The SEISS Grant Extension is a top-up to support self-employed people who are currently actively trading and facing reduced demand due to COVID-19. The Government has broadly aligned the grant with the Government’s contribution to the Job Support Scheme which has been introduced to support employers who may be facing continued reduced demand over this winter as a result of COVID-19. It is also worth noting that unlike under the Job Support Scheme, there is no requirement for the self-employed to reduce their hours by 66% to get the maximum Government contribution. In addition, the Job Support Scheme grant is scalable, and the SEISS Grant Extension is broadly equivalent to the maximum contribution.


Written Question
Coronavirus Job Retention Scheme: Older People
Friday 2nd October 2020

Asked by: Marsha De Cordova (Labour - Battersea)

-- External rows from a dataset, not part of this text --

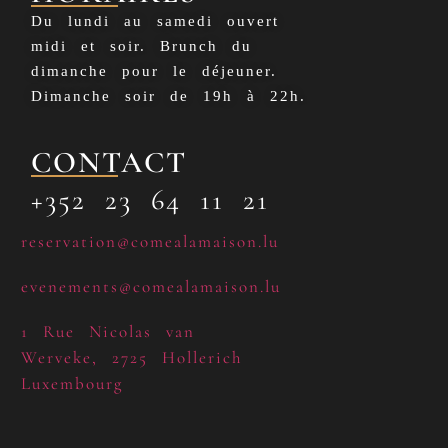
Du lundi au samedi ouvert
midi et soir. Brunch du
dimanche pour le déjeuner.
Dimanche soir de 19h à 22h.
CONTACT
+352 23 64 11 21
reservation@comealamaison.lu
evenements@comealamaison.lu
1 Rue Nicolas van
Werveke, 2725 Hollerich
Luxembourg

Question to the HM Treasury:

To ask the Chancellor of the Exchequer, what assessment he has made of the potential effect of the withdrawal of the Coronavirus Job Retention Scheme on older people.

Answered by Jesse Norman

When designing the Coronavirus Job Retention Scheme, as well as subsequent policies and reforms including the closure of the scheme, the Government undertook an analysis of how the policies were likely to affect individuals sharing protected characteristics in line with Public Sector Equality Duties. This is in line with the internal procedural requirements and support in place for ensuring that equalities considerations inform decisions taken by ministers.

The CJRS is one of several forms of support available during this difficult period. The Winter Economy Plan includes the new Job Support Scheme which, alongside the Job Retention Bonus, will continue to support firms to keep employees across all demographics in their jobs once the CJRS closes.